START TEXT SHOWN

Image: Wikimedia Commons
Americans sickened by long-term exposure to Monsanto’s Roundup herbicide just lost a key path to accountability. On June 25, the U.S. Supreme Court ruled 7-2 that federal law preempts state tort claims seeking cancer warnings on labels the EPA never required.
The decision in Monsanto Co. v. Durnell does not declare glyphosate safe or dismiss all liability. It does something more insidious: it entrenches the regulatory capture that lets Big Ag dictate the terms of public safety.
FIFRA Preemption and the Limits of State Power
At its core, the case turned on the Federal Insecticide, Fungicide, and Rodenticide Act (FIFRA). The law’s Uniformity Clause prevents states from imposing labeling requirements “in addition to or different from” those approved by the EPA.
Plaintiff John Durnell, a gardener diagnosed with non-Hodgkin’s lymphoma after years of Roundup use, won damages in Missouri state court. His claim alleged Monsanto failed to warn consumers about cancer risks. The Supreme Court reversed, holding that forcing a cancer warning would directly conflict with the EPA’s repeated determinations that glyphosate is “not likely to cause cancer.”
Justice Kavanaugh’s majority opinion emphasized that EPA approval creates a federal labeling standard that states cannot override through jury verdicts. Dissenting justices, including Jackson, argued the ruling stretches preemption too far and leaves parallel misbranding claims vulnerable.
This is not blanket immunity. Design defect and other claims may survive. But the practical effect is clear: injured parties face steeper hurdles when challenging products that cleared federal review.
Corporate Capture at the EPA
The Court correctly avoided judicial activism by sticking to the Supremacy Clause and statutory text. Yet the ruling spotlights deeper failures in the agencies Americans are told protect them.
Public records reveal revolving doors between Monsanto (now Bayer) and the EPA:
Linda Fisher moved from EPA assistant administrator to Monsanto’s Vice President of Government Affairs, then back to the EPA as deputy administrator.
William D. Ruckelshaus, the EPA’s first administrator, later joined Monsanto’s board.
Jess Rowland, former deputy director of the EPA’s Pesticide Division, faced accusations in unsealed emails of shielding glyphosate from further scrutiny and leaking internal reports to the company before public release.
These patterns fuel legitimate distrust. The EPA’s safety conclusions clash with classifications from other bodies, such as the International Agency for Research on Cancer (IARC), which lists glyphosate as “probably carcinogenic to humans.” Families and farmworkers bear the human cost—higher rates of illness tied to widespread herbicide use—while regulators and industry maintain alignment.

END TEXT SHOWN
START RECORD EXTRACTS

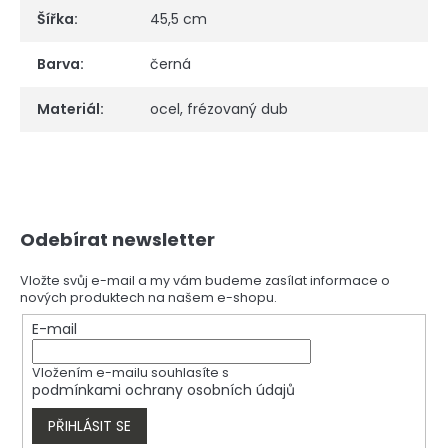
Šířka
:
45,5 cm
Barva
:
černá
Materiál
:
ocel, frézovaný dub
Z
Odebírat newsletter
á
p
a
Vložte svůj e-mail a my vám budeme zasílat informace o
nových produktech na našem e-shopu.
t
í
E-mail
Vložením e-mailu souhlasíte s
podmínkami ochrany osobních údajů
PŘIHLÁSIT SE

END RECORD EXTRACTS

→ ASSIGNED TASK 1
Reproduce the passage of the Roundup ruling text that opens with the words containing "These patterns fuel" and closes with "industry maintain alignment.", swapping "farmworkers" for "agricultural workers".
→ ASSIGNED TASK 2
In one to three sentences, state why, according to the Roundup ruling text, the Supreme Court reversed Durnell's state-court win.
→ ASSIGNED TASK 3
Answer these from the Roundup ruling text:
(a) What was the vote in the Supreme Court decision?
(b) What illness was John Durnell diagnosed with?
(c) How does the International Agency for Research on Cancer classify glyphosate?

→ YOUR RESPONSE 1
These patterns fuel legitimate distrust. The EPA’s safety conclusions clash with classifications from other bodies, such as the International Agency for Research on Cancer (IARC), which lists glyphosate as “probably carcinogenic to humans.” Families and agricultural workers bear the human cost—higher rates of illness tied to widespread herbicide use—while regulators and industry maintain alignment.

→ YOUR RESPONSE 2
The Court held that forcing a cancer warning would directly conflict with the EPA's repeated determinations that glyphosate is "not likely to cause cancer." FIFRA's Uniformity Clause bars states from imposing labeling requirements "in addition to or different from" those the EPA approved.

→ YOUR RESPONSE 3
(a) 7-2
(b) Non-Hodgkin's lymphoma
(c) As "probably carcinogenic to humans"